‘Sham’ policy blamed for 1m tonne rise in gases
However, Mr Roche dismissed claims by the Green Party that he is guilty of “crimes” against the planet, insisting the Government was battling to do its environmental duty while boosting the economy.
The minister claimed the delayed National Climate Change Plan had been put back to Easter due to the complexity of the Irish situation, not a lack of urgency.
Opposition leaders branded the Government’s environmental stance a “sham”, while a report by the Environmental Protection Agency (EPA) due out next week is believed to show the Republic’s carbon emissions have grown by nearly 2% to 70 million tonnes a year — the first increase since 2001.
“Of course it worries me and it means the challenge is even more difficult,” Mr Roche said.
The minister insisted the Government was on course to cut 15 million tonnes from the country’s output by 2012 — 11.4 million tonnes of which will come from cuts in transport, agriculture and other domestic users, with 3.4 million tonnes worth of credits being bought from Third World countries.
The level of emissions believed to be revealed by the EPA report would mean Ireland has the third highest rate of emissions per head of population in the world after the US and Luxembourg. The report is set to show carbon output 25% above 1990 levels.
Green Party leader Trevor Sargent said Ireland would “waste” at least €270m buying carbon credits which would be better used in education and health. He added the expected EPA findings revealed the Government’s “sham” attitude to the environment.

**Extracted data**:
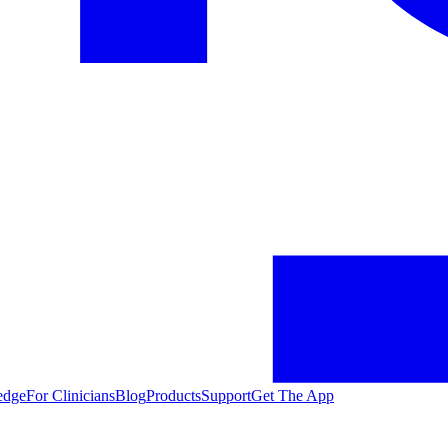
edge
For Clinicians
Blog
Products
Support
Get The App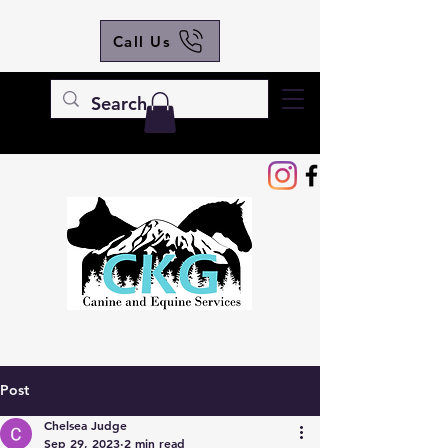
Call Us
Post
Chelsea Judge
Sep 29, 2023
2 min read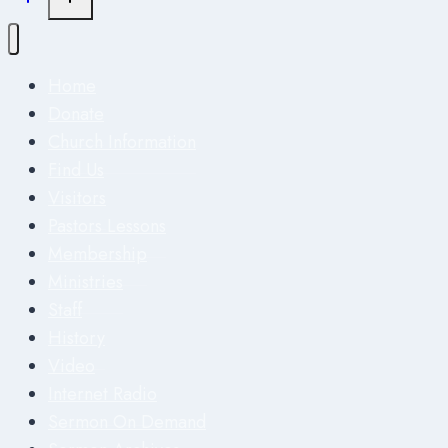
Home
Donate
Church Information
Find Us
Visitors
Pastors Lessons
Membership
Ministries
Staff
History
Video
Internet Radio
Sermon On Demand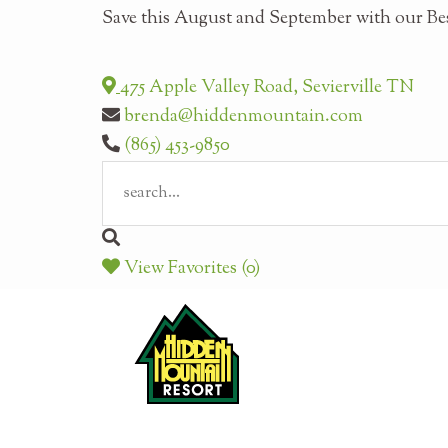
Save this August and September with our Bes
475 Apple Valley Road, Sevierville TN
brenda@hiddenmountain.com
(865) 453-9850
View Favorites (0)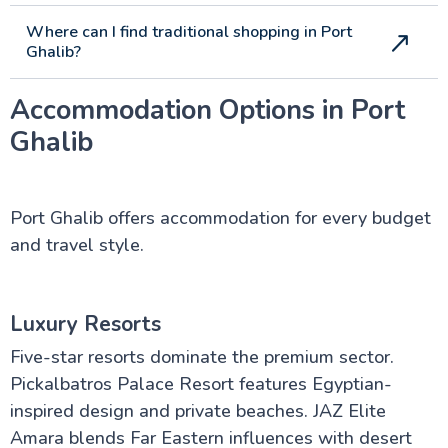
Where can I find traditional shopping in Port
Ghalib?
Accommodation Options in Port
Ghalib
Port Ghalib offers accommodation for every budget
and travel style.
Luxury Resorts
Five-star resorts dominate the premium sector.
Pickalbatros Palace Resort features Egyptian-
inspired design and private beaches. JAZ Elite
Amara blends Far Eastern influences with desert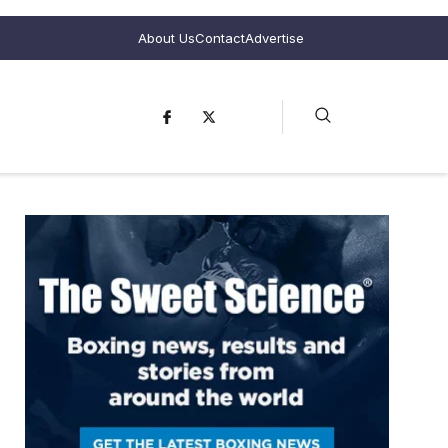
About Us
Contact
Advertise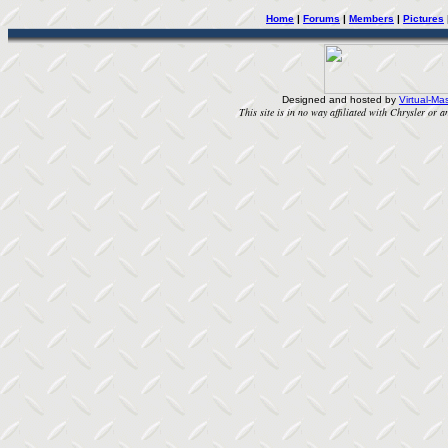
Home
|
Forums
|
Members
|
Pictures
Designed and hosted by
Virtual-Mas
This site is in no way affiliated with Chrysler or an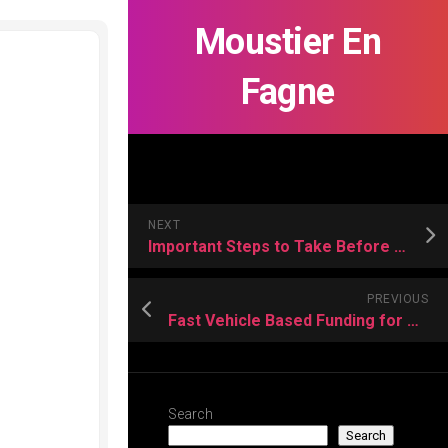
Moustier En
Fagne
NEXT
Important Steps to Take Before Choosing an Off-Plan Property
PREVIOUS
Fast Vehicle Based Funding for Temporary Financial Difficulties
Search
Search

**Study questions**:
[1] In the article on Ireland's rising carbon emissions, what reason did the minister give for putting the National Climate Change Plan back to Easter?
[2] Pick up the article on Ireland's rising carbon emissions after its last sentence and carry it on.

**Answer set**:
[1] He said it was delayed because of the complexity of the Irish situation, not a lack of urgency.

[2]
“The Government has been exposed entirely, like the emperor’s new clothes, that it just does not have any appreciation of the scale of the problem,” he said.
“The money they are going to spend on carbon credits could go into schools and hospitals — instead that money is being put aside to pay, essentially, for the crimes of this government.”
Mr Roche hit back saying the Greens would do immense damage to the economy and living standards if they imposed a carbon tax on petrol and domestic heating without making a significant contribution to cutting greenhouse gases.
The row follows last week’s UN report which predicted that unchecked global warming could leave Cork, Dublin, Galway and Limerick under water in 40 years’ time.
Parts of Mayo, Wexford, Cork Harbour, the Shannon Estuary, Tralee Bay and Castlemaine Harbour will disappear completely as record temperatures cause a rise in sea levels and increased coastal erosion, the Intergovernmental Panel on Climate Change (IPCC) said, while it announced there was compelling evidence that higher temperatures in past decades were driven by manmade and not natural causes.